[Source records]
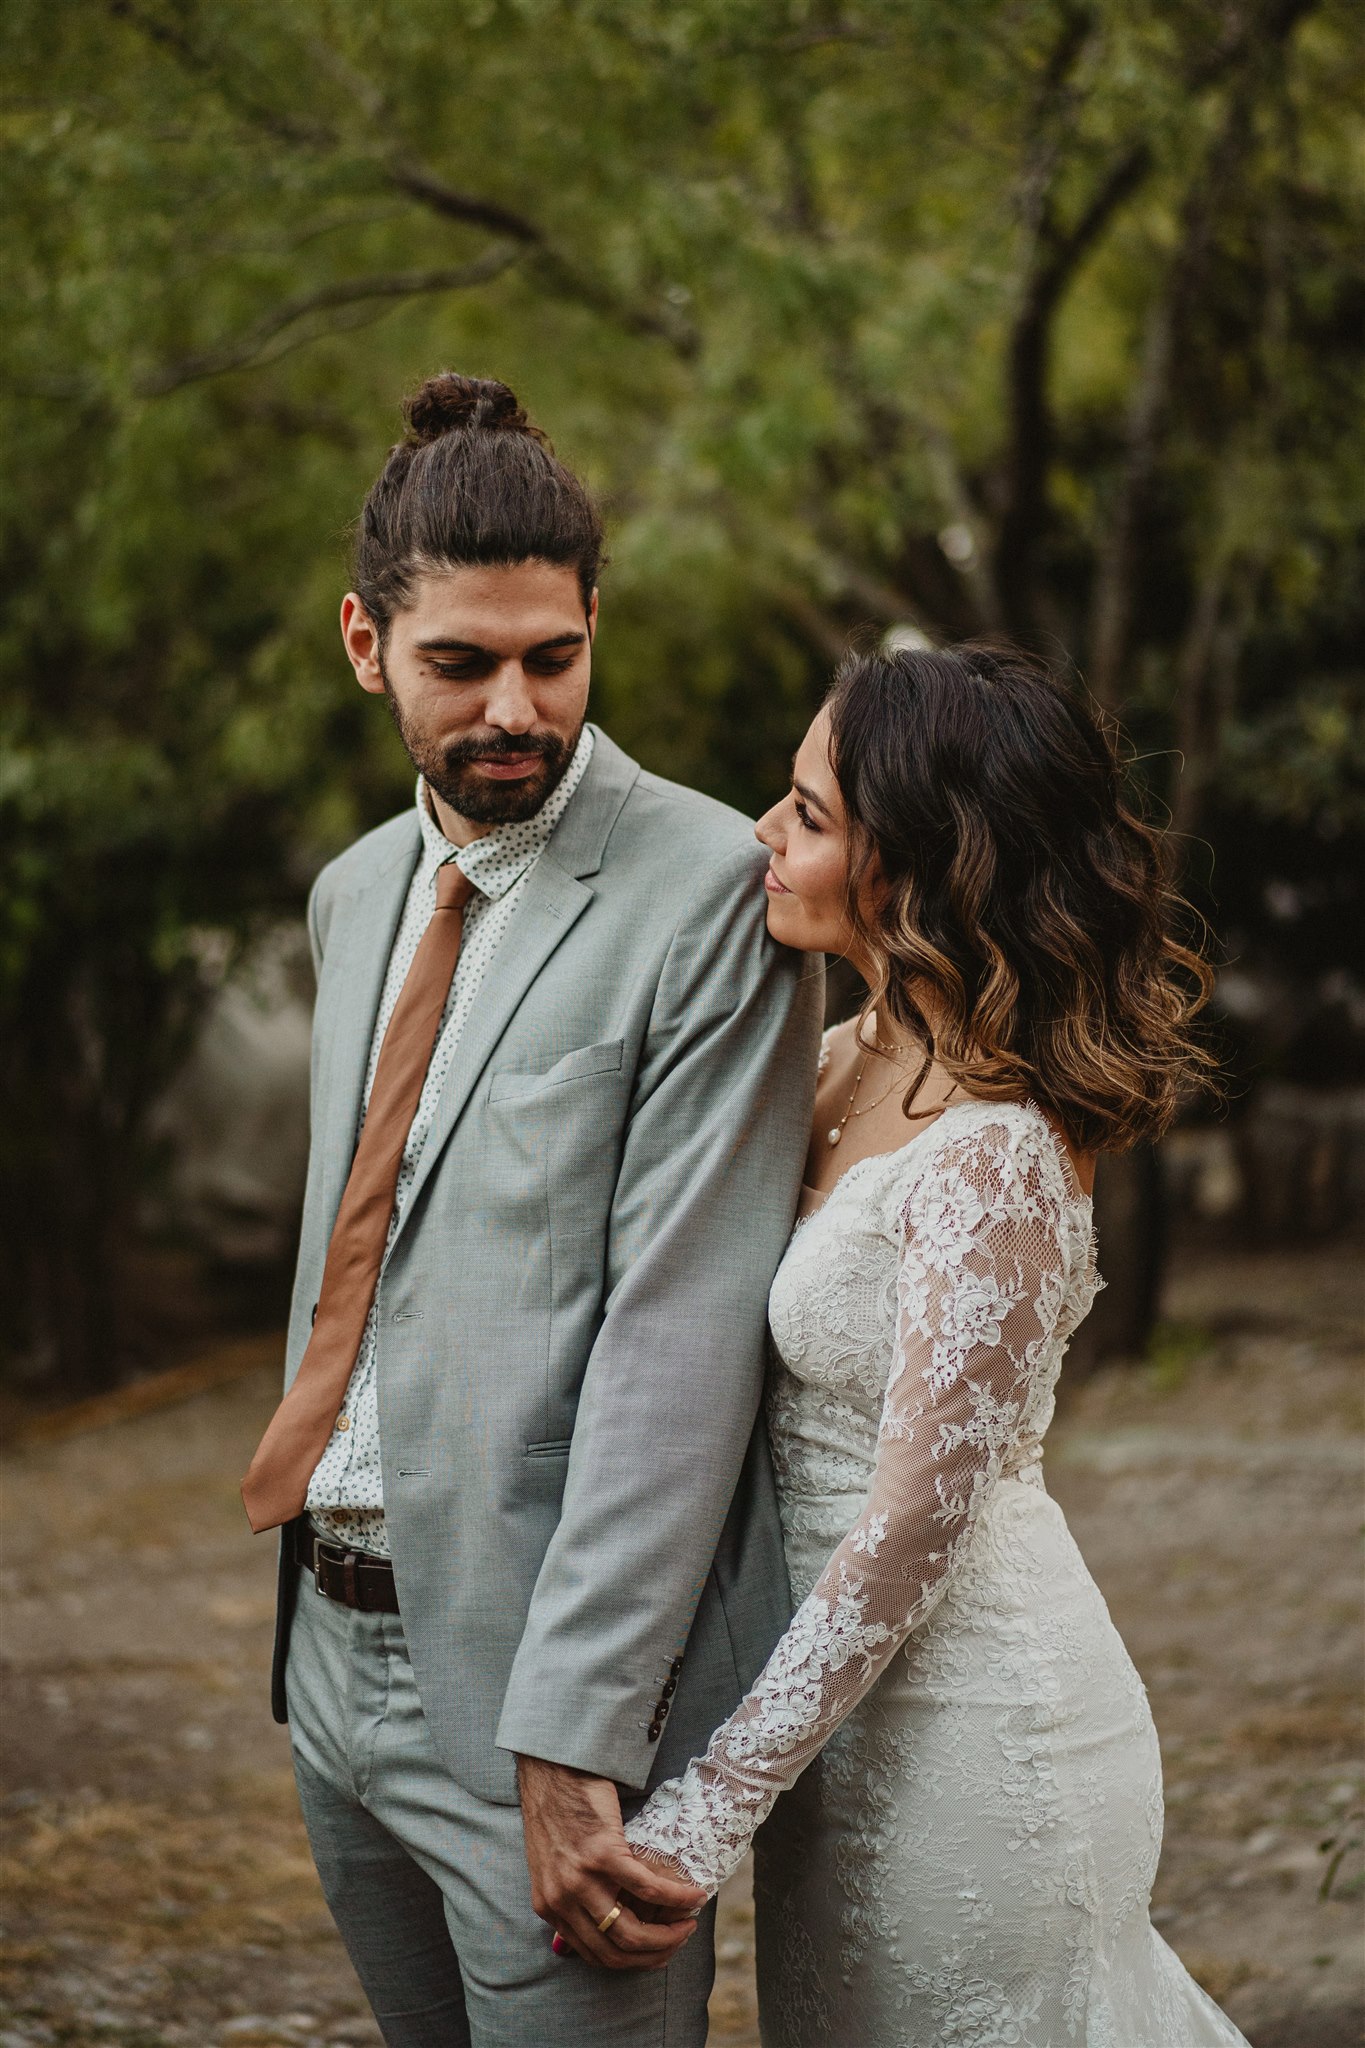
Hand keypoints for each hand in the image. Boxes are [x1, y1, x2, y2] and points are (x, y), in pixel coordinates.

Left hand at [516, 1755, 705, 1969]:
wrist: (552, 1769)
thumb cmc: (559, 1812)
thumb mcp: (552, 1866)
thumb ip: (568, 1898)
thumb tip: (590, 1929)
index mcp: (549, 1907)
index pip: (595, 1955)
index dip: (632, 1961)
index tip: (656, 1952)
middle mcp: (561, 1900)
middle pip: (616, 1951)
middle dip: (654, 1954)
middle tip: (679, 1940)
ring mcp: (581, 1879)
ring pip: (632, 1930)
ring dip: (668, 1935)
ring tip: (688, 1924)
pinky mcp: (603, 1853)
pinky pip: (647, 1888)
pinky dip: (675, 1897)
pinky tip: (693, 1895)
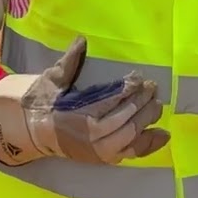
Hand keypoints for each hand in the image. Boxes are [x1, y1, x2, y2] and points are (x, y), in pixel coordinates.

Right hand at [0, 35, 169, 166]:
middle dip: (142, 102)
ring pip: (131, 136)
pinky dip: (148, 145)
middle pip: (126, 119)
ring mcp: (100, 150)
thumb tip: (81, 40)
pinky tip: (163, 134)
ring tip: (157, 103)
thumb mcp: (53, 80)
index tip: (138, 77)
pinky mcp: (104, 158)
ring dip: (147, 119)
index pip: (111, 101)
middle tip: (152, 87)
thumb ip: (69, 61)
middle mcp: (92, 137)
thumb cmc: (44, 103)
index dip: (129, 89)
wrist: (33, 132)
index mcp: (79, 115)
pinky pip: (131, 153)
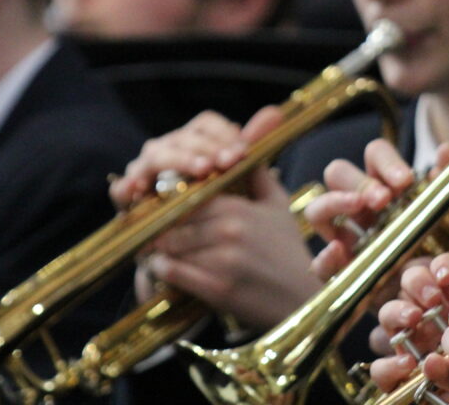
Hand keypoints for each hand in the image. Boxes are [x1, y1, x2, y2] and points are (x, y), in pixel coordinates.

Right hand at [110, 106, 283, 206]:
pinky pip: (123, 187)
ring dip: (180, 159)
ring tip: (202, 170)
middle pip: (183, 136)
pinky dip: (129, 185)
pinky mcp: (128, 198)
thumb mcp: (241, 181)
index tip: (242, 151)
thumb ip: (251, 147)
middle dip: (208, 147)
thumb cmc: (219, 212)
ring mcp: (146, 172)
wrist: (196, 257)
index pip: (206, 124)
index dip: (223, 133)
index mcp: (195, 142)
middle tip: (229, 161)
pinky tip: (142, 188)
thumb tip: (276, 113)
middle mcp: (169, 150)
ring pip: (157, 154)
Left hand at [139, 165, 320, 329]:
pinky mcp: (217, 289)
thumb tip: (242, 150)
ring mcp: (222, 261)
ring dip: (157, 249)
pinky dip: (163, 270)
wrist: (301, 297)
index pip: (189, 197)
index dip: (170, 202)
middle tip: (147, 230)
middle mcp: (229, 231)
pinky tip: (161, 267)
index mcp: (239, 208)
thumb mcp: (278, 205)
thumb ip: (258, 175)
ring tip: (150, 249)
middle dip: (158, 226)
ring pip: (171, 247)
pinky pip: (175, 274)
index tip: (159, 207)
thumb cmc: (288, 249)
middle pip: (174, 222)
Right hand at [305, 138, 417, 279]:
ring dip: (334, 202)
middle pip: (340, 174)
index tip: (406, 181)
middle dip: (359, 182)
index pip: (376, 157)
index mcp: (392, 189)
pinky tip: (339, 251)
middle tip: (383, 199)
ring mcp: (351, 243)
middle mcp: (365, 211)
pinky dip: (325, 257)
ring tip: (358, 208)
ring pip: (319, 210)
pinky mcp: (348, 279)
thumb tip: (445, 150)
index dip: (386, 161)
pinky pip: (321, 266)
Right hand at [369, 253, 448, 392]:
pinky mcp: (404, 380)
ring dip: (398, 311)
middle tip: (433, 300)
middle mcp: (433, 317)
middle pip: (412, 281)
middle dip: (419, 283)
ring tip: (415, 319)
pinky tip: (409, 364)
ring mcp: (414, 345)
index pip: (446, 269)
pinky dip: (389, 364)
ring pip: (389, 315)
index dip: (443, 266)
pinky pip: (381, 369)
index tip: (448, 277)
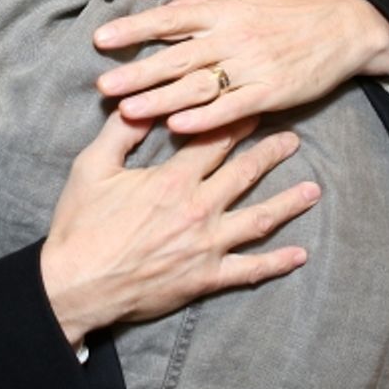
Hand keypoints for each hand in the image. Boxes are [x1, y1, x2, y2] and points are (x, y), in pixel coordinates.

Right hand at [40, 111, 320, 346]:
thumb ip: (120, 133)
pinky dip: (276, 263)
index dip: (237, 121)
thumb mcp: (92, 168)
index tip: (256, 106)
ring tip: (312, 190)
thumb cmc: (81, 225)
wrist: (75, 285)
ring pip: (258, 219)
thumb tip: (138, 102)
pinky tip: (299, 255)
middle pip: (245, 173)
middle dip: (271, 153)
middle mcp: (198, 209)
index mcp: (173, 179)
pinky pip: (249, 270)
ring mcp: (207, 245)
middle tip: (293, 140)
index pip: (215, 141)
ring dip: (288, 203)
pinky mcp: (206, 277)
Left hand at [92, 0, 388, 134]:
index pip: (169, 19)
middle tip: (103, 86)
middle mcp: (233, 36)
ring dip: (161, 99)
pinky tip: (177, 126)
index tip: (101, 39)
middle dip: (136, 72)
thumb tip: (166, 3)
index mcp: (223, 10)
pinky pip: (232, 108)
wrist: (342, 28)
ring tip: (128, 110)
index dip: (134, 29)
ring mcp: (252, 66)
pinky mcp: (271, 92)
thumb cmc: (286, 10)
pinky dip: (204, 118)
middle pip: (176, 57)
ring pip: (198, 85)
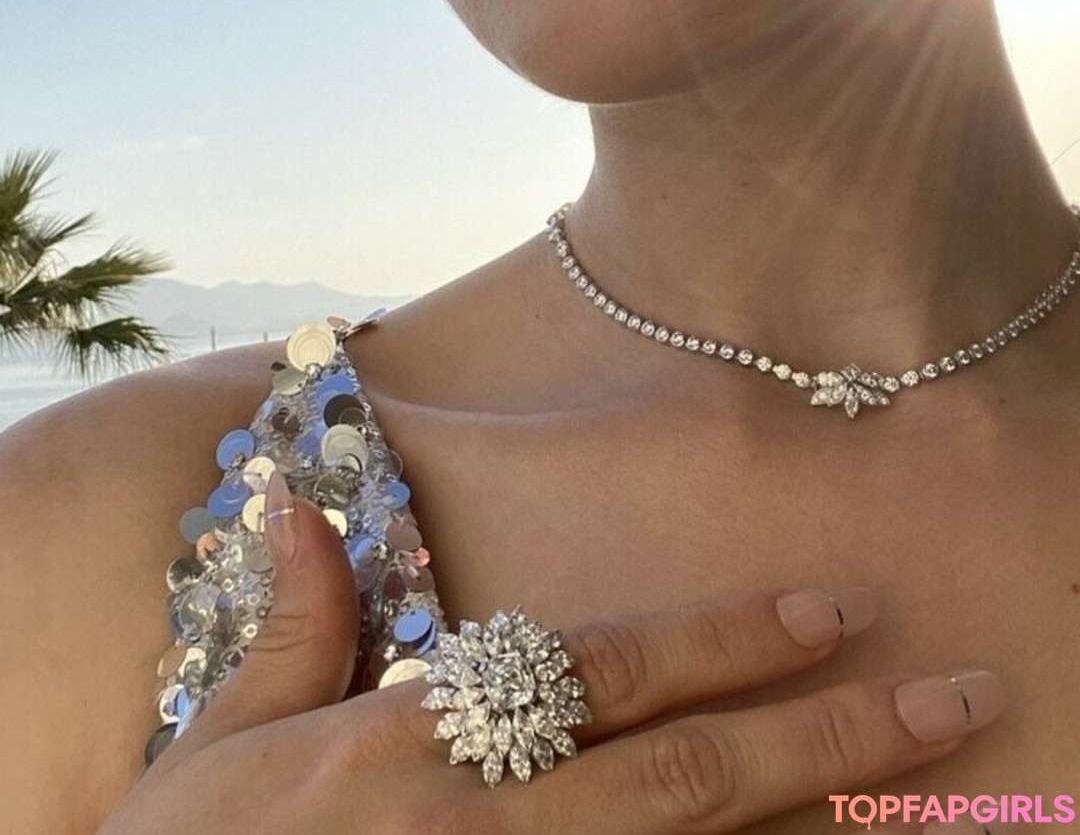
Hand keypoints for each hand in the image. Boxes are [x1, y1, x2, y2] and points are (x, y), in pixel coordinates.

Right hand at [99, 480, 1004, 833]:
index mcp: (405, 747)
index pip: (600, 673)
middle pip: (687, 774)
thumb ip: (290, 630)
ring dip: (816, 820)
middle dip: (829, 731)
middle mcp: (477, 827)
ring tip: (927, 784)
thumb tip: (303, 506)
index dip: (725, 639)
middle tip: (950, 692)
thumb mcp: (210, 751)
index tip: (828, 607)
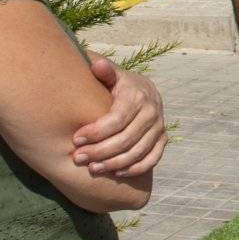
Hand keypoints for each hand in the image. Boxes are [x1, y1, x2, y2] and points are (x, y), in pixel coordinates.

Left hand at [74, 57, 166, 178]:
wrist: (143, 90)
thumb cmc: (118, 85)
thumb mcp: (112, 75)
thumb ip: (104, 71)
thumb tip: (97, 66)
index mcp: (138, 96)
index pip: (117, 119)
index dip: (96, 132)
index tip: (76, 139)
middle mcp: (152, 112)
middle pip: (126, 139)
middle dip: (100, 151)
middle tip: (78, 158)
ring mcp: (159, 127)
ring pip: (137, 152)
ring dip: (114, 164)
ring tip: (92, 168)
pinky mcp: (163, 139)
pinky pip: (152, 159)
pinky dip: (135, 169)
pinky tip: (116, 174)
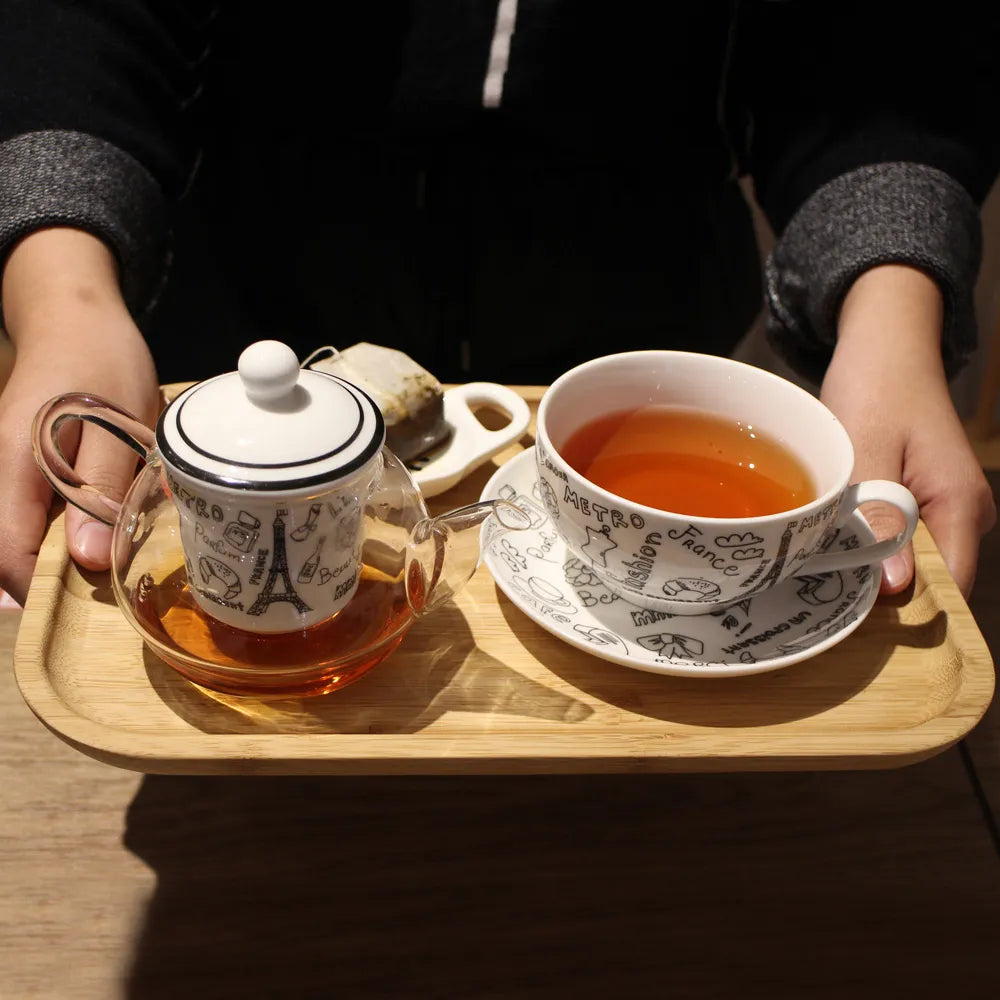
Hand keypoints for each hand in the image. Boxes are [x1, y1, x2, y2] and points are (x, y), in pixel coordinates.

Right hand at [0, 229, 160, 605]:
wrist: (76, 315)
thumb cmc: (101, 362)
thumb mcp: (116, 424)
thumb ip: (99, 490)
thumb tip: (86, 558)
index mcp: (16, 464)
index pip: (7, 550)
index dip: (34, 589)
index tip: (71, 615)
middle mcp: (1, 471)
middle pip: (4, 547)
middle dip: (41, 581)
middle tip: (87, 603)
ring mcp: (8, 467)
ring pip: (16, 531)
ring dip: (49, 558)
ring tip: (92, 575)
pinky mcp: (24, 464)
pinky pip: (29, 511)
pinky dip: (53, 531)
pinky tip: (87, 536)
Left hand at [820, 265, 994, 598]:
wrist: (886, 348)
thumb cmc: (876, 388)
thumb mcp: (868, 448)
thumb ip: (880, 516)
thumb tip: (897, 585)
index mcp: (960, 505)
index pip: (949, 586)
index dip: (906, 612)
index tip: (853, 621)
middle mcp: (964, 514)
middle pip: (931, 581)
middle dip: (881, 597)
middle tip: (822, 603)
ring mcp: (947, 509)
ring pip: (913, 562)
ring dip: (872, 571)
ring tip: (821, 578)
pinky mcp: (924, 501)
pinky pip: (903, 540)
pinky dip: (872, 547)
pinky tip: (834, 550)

PROBLEM TO WORK ON: With the line containing "ring dip: (872, 571)" as the first and the last line of the data as the final one, copy every line between them exactly, those two included.

ANSWER BELOW:
ring dip: (872, 571)
ring tip: (821, 578)
pinky mcp: (924, 501)
pinky pip: (903, 540)
pinky dip: (872, 547)
pinky tip: (834, 550)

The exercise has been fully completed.